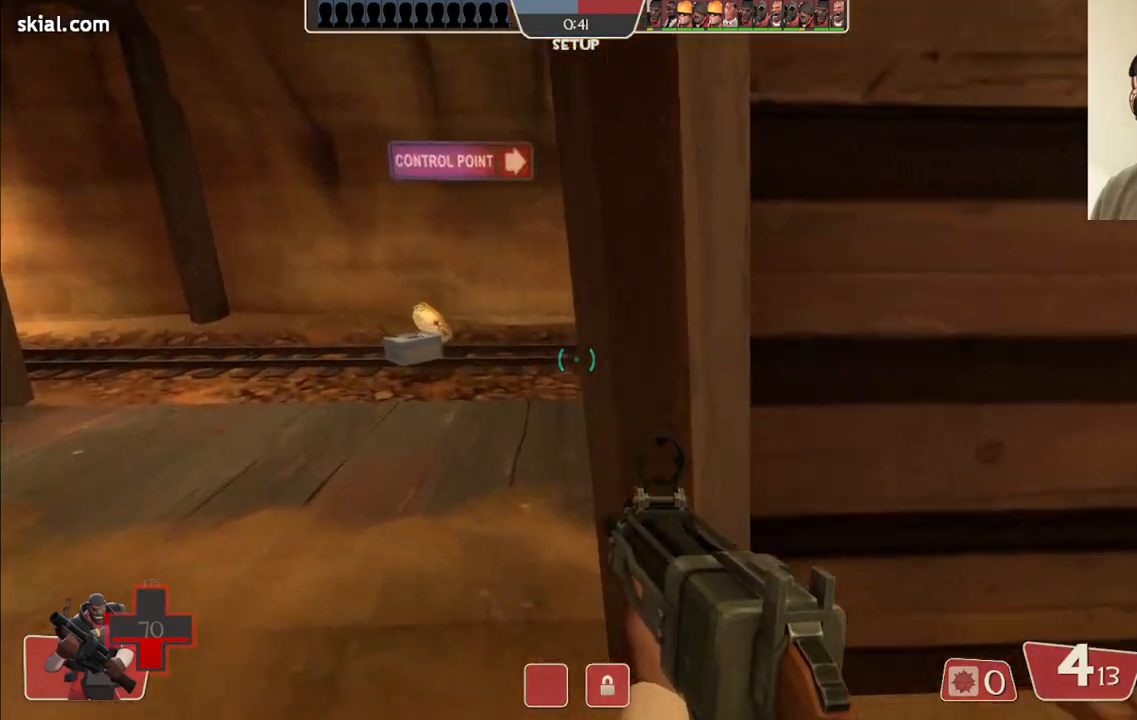
{"buttons": [], "left_stick": "up-left", "right_stick": "center", "events": [[217, "right_stick", "right"], [350, "right_stick", "center"]]}
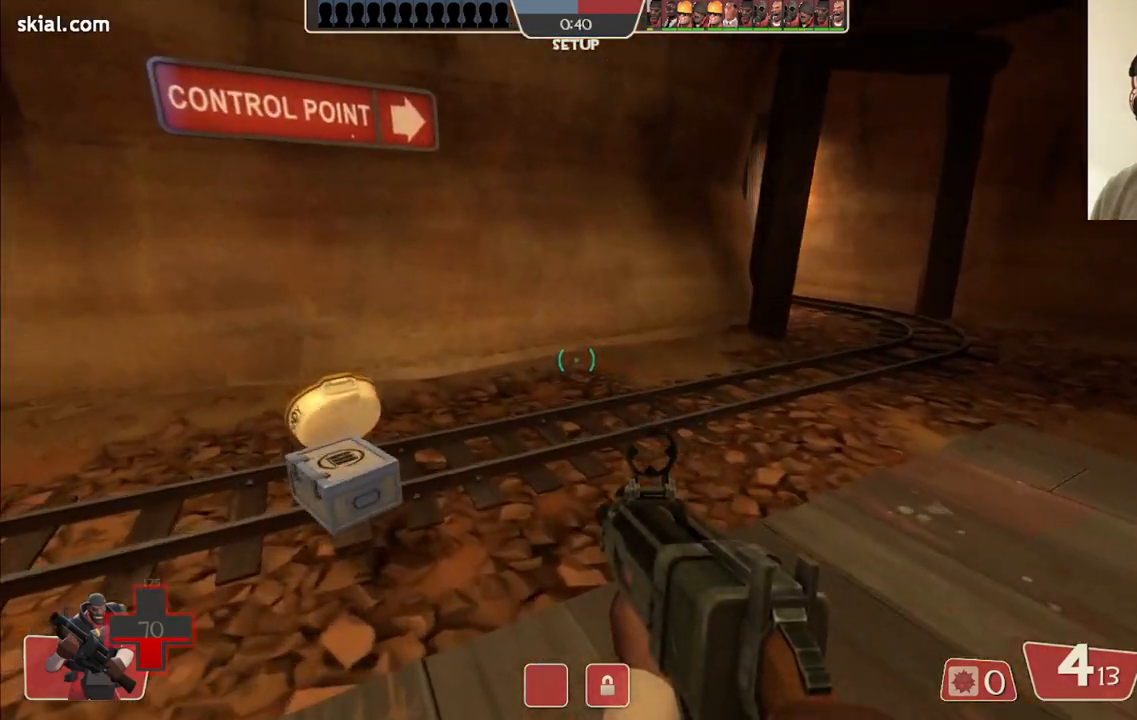
{"buttons": [], "left_stick": "up", "right_stick": "right", "events": [[233, "left_stick", "up"], [400, "right_stick", "right"]]}
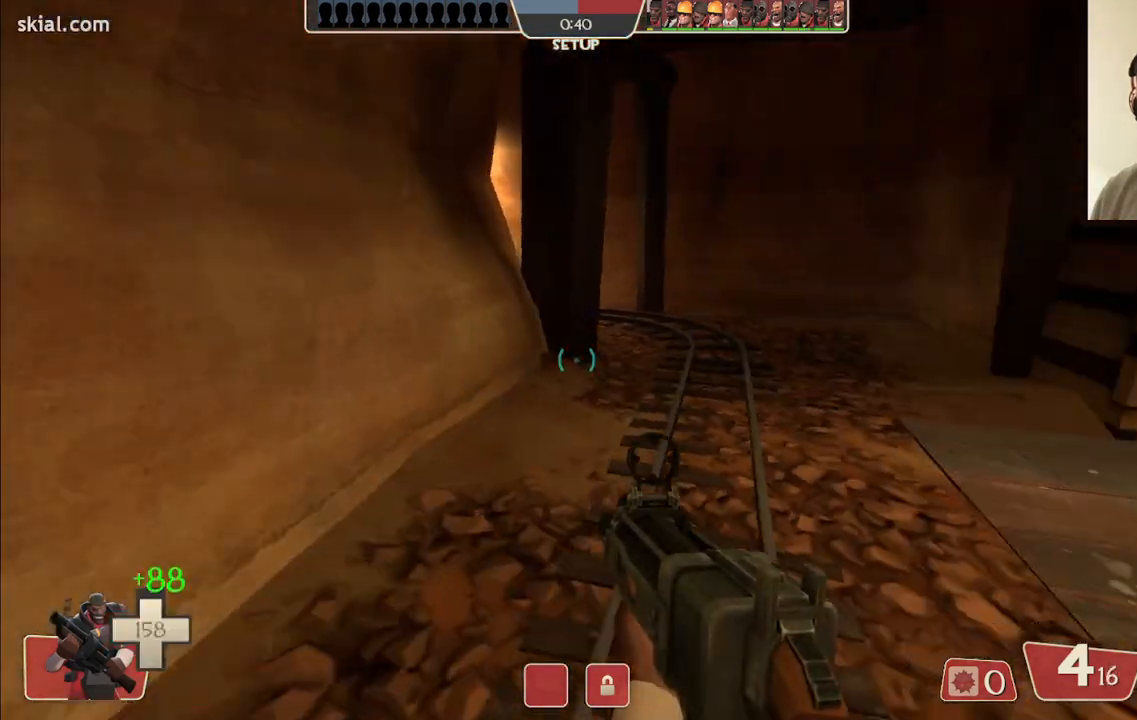
{"buttons": ["SQUARE"], "left_stick": "up", "right_stick": "center", "events": [[33, "right_stick", "center"], [150, "SQUARE", "down"], [217, "SQUARE", "up"], [317, "SQUARE", "down"], [367, "SQUARE", "up"], [433, "SQUARE", "down"]]}
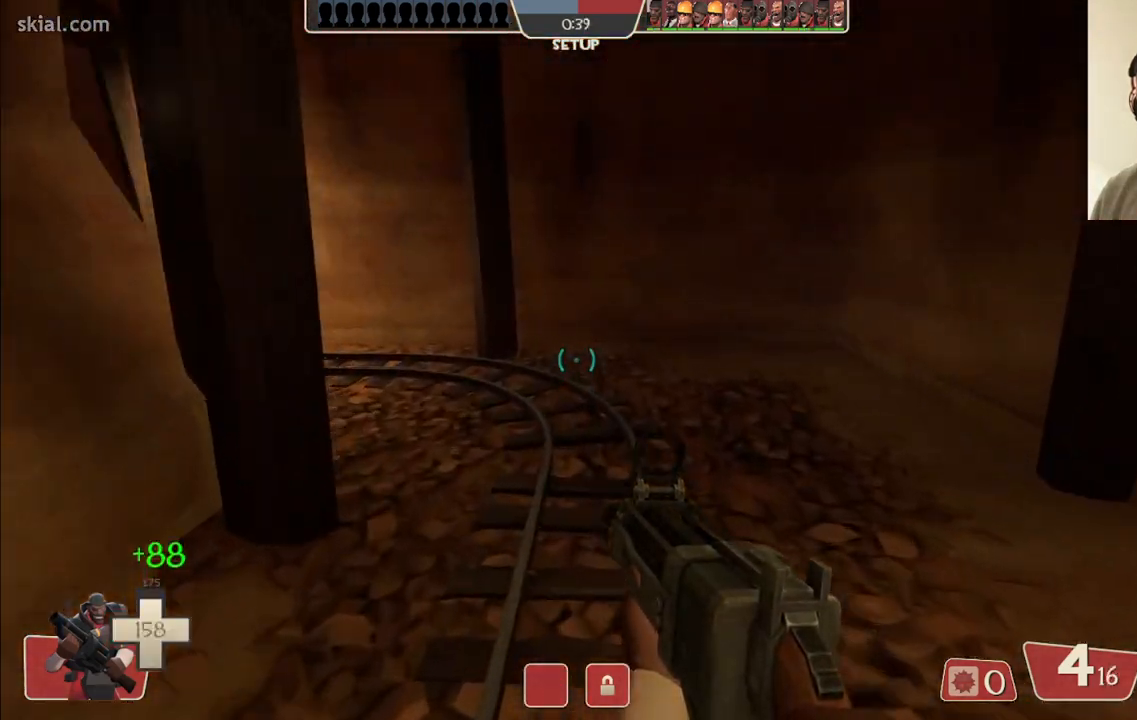
{"buttons": [], "left_stick": "up", "right_stick": "left", "events": [[17, "SQUARE", "up"], [217, "right_stick", "left"], [333, "right_stick", "center"], [500, "right_stick", "left"]]}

· · · ·

• **Instructions to follow**:
All of the material shown above needs to be duplicated exactly. Omit every picture.

• **Written response**:
{"buttons": [], "left_stick": "up-left", "right_stick": "center", "events": [[217, "right_stick", "right"], [350, "right_stick", "center"]]}
{"buttons": [], "left_stick": "up", "right_stick": "right", "events": [[233, "left_stick", "up"], [400, "right_stick", "right"]]}
{"buttons": ["SQUARE"], "left_stick": "up", "right_stick": "center", "events": [[33, "right_stick", "center"], [150, "SQUARE", "down"], [217, "SQUARE", "up"], [317, "SQUARE", "down"], [367, "SQUARE", "up"], [433, "SQUARE", "down"]]}
{"buttons": [], "left_stick": "up", "right_stick": "left", "events": [[17, "SQUARE", "up"], [217, "right_stick", "left"], [333, "right_stick", "center"], [500, "right_stick", "left"]]}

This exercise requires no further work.